Construction is still going on, but it is clear to see this development will soon become the center of attention in Culver City, bringing with it, traffic, people and street performers. I have little stomach for amateur balloon benders, clowns, and roving troupes of untalented cartwheeling boys/girls. More ominous than that is the promise of public urination.

We stopped visiting the Santa Monica Promenade years ago. When the Santa Anas are blowing, the omnipresent stench of pee pee can be detected all the way over in Culver City.

But I digress. We still have a year or so before all that retail tzuris reaches us. In the meantime there was an older gentleman on the plaza who had set up a very expensive looking telescope. He had a small gaggle of people surrounding him. As we passed, he leaned over and said, "Do you want to see Saturn?" 

Hell yes, I want to see Saturn.

Just a few months ago, I had carted my Brookstone-purchased telescope up to the Eastern Sierras for the same purpose. That endeavor did not end well.

"I'm not sure if that's Saturn, or a speck of dust on the lens." 

I might not have properly calibrated the azimuth.

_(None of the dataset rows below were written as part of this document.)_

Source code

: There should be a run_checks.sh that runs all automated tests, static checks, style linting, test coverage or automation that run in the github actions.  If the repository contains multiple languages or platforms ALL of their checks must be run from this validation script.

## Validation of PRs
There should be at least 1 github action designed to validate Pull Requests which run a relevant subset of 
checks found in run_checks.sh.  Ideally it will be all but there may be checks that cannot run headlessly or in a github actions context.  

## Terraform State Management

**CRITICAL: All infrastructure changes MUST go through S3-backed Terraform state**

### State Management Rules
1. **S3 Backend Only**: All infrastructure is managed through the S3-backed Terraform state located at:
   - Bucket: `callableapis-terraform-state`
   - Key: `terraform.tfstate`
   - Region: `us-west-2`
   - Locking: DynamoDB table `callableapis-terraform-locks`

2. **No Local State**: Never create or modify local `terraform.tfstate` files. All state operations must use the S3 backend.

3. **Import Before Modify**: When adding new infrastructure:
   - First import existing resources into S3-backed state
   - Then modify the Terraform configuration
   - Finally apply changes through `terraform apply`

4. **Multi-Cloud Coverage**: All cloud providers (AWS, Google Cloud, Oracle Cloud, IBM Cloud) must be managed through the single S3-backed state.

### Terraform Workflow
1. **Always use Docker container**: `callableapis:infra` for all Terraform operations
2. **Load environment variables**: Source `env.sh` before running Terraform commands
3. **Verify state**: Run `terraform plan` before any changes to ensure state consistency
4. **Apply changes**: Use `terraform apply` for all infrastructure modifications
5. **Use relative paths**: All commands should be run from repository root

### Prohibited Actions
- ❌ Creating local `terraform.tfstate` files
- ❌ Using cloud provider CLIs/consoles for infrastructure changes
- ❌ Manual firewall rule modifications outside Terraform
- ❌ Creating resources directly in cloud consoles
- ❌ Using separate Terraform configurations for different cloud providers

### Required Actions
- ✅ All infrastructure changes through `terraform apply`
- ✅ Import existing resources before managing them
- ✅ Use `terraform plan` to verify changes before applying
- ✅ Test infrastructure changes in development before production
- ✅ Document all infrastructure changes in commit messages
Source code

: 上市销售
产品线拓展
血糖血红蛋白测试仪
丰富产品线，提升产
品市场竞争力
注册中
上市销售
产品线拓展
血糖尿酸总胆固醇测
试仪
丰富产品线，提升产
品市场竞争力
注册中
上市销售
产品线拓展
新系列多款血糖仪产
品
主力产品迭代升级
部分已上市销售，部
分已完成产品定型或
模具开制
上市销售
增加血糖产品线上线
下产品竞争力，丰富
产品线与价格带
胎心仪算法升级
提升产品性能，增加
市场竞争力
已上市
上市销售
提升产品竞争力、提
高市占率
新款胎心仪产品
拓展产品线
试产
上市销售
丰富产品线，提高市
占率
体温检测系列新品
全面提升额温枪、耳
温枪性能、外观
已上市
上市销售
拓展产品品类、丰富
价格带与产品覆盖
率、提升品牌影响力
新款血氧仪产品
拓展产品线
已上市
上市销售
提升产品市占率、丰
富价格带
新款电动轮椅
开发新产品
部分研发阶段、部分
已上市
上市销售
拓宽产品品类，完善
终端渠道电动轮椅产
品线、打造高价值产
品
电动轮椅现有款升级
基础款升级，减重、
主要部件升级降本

Or triangulated the scope with the North Star. Or it might just have been an excess of rum and cokes. But I can tell you setting up a telescope is not layman's work.

But Mr. Pith Helmet Man on the Plaza had no such issues. From the ooohs and ahhhs, coming from the passersby it was clear this was a fellow who had read the instruction manual.

We stepped up to the scope, gently leaned in and peaked through the quarter-sized lens.

It was unmistakable. It was magnificent. It was Saturn.

Mind you, you couldn't see any color. The rings looked more like one ring. And the image was considerably smaller than the picture above.

In fact, it looked more like this...

Only, about 1000% smaller.

Nevertheless it was exhilarating. More importantly, it gave me an opportunity to unleash my inner 14 year old in front of a captive audience, and I know you see this coming.

"Thanks mister. That was great. Can you show us Uranus?"